Continous update


Hello, I’m trying to understand the differences between data fetching methods. I was wondering about data loss during connection interruptions either by net failure or by reaching limits of account.

Supose I would like to have my fitered data really up to date. Using a streaming connection with a websocket, when I resume a streaming line after a pause, will I lose those interactions in between the start of the pause and the begining of the resume? Will those interactions be buffered for a moment?

Should I use pushing method for this instead of streaming?



Your two options are either using the Live Streaming API, or Push Delivery.
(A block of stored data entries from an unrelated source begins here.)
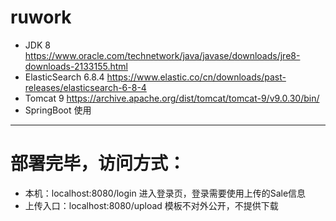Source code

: # ruwork
* JDK 8   https://www.oracle.com/technetwork/java/javase/downloads/jre8-downloads-2133155.html 
* ElasticSearch 6.8.4 https://www.elastic.co/cn/downloads/past-releases/elasticsearch-6-8-4
* Tomcat 9 https://archive.apache.org/dist/tomcat/tomcat-9/v9.0.30/bin/
* SpringBoot 使用
-----------
# 部署完毕，访问方式：
* 本机：localhost:8080/login 进入登录页，登录需要使用上传的Sale信息
* 上传入口：localhost:8080/upload 模板不对外公开，不提供下载

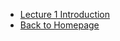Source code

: - [Lecture 1 Introduction](/Courses_in_SUSTech/机器学习/Lecture_1.md)
- [Back to Homepage](/Courses_in_SUSTech/README.md)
The Live Streaming API is as close to real-time delivery as you can get, though it is not fault tolerant - in a case where your connection becomes interrupted and is dropped - any interactions generated between your connection dropping, and you reconnecting will be lost. 

Push Delivery is the preferred delivery method. You can set your delivery frequency to '0' for continuous delivery - this typically gives you at most a couple of seconds latency over using the Live Streaming API. Unlike the Streaming API, Push delivery is fault tolerant - DataSift will buffer you data for at least an hour before it is discarded, so if you are unable to receive data for a few minutes, or you need to take your endpoint down for maintenance, it's not a problem! DataSift will simply keep trying to send your data until your endpoint is in a state where it can accept data again. We also offer the ability to push your data straight into a number of different endpoints, including custom HTTP endpoints, (S)FTP, S3, MongoDB, and many more.


Thank you, it is more clear now. One thing though, data destination seems to be optional, when it is not specified, the data is pushed over a pull connection? Also, the websocket endpoint, is it only for live streaming or can be combined to use push?


When you create a new Push Subscription, you must specify where you want your data to be pushed to. This can either be some specific endpoint, such as a MongoDB instance, or an S3 bucket, or you can just specify 'pull', and you can pull your data from anywhere you like. 

Regarding the WebSockets Streaming, this is only available for the Live Streaming API - it is currently not possible to Push data over a WebSockets connection.


Thank you, it is clear now.